The presenting complaints and their relation to age were investigated in 110 cases of childhood bacterial meningitis diagnosed at the Depts of Pediatrics, Universities of Oulu, Helsinki, and Turku, Finland. Fever and vomiting were the most frequent reasons for consulting a physician (60% and 31% respectively). Despite the frequency of irritability (85% of infants 1-5 mos), impaired consciousness (79% of infants 6-11 mos), and neck rigidity (78% of children 12 mos or older), these symptoms and signs prompted consultation infrequently (6%, 22%, and 3%, respectively). A short duration of symptoms correlated with absence of neck stiffness even in children older than 12 mos. The age-specific frequency of convulsions in 11-14% cases resembled that of simple febrile convulsions. Respiratory symptoms, a long duration of pre-diagnostic symptoms, and pre-diagnostic prescription of antimicrobial therapy were more frequent in patients with H. influenzae meningitis than in those with meningococcal disease. Earlier consultation and better prognosis might follow the better education of parents in the recognition of irritability and lethargy in addition to fever and vomiting as important suspect signs of meningitis in infants and children. [1]
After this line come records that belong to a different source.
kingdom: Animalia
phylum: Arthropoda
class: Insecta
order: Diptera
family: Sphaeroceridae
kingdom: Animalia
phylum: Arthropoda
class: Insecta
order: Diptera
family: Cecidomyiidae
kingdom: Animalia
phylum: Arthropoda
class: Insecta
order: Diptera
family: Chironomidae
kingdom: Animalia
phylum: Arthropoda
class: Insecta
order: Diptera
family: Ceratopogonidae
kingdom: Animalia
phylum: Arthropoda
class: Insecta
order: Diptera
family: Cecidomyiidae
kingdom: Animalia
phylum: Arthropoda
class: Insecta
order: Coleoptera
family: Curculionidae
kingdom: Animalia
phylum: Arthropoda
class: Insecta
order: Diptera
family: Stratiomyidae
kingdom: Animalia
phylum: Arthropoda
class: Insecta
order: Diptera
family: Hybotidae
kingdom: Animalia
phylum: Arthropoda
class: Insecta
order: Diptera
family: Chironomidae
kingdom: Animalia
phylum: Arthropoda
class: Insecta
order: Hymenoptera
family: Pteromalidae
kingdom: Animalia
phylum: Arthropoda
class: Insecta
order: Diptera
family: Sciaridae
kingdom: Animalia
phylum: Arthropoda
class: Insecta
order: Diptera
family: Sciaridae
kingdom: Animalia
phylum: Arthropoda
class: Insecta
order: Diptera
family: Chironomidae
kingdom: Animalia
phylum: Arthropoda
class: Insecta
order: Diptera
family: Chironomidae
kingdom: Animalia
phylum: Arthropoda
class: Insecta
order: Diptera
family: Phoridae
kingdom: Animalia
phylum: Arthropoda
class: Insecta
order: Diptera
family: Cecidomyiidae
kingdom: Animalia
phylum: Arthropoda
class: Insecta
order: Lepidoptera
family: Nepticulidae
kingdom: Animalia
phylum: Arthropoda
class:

COMMENT. In a busy ER the missed diagnosis of meningitis is not a rare occurrence, unfortunately. Physicians as well as parents might be reminded of the importance of irritability and lethargy as early signs of meningitis in the febrile child and the absence or late appearance of neck rigidity, especially in the infant.
The decision to perform lumbar puncture in febrile children, even in those with an accompanying seizure, remains controversial. Of 241 children aged 6 mos to 6 yrs who came to the ER at Sinai Hospital or Johns Hopkins Hospital, Baltimore, with a first seizure and fever and who received a lumbar puncture, 94.6% did not have meningitis. Items in the history and examination predictive of meningitis were: (1) a visit to a physician in the prior 48 hours, (2) seizure in ER, (3) focal seizure, (4) petechiae, cyanosis, grunting respiration, and (5) abnormal neurologic signs. Item (5) was the most sensitive factor in diagnosis and the use of items (1) or (5) or both in the selection of children for L.P. would have identified all those with menigitis (5.4%) and would have spared 144 the need for L.P. The authors concluded that routine L.P. is not warranted if these risk factors are absent and provided that immediate follow-up is available [2]. This analysis approach may be useful for house staff but each child is an individual and the intuitive judgment of the experienced pediatrician is perhaps the best predictor of the need for L.P.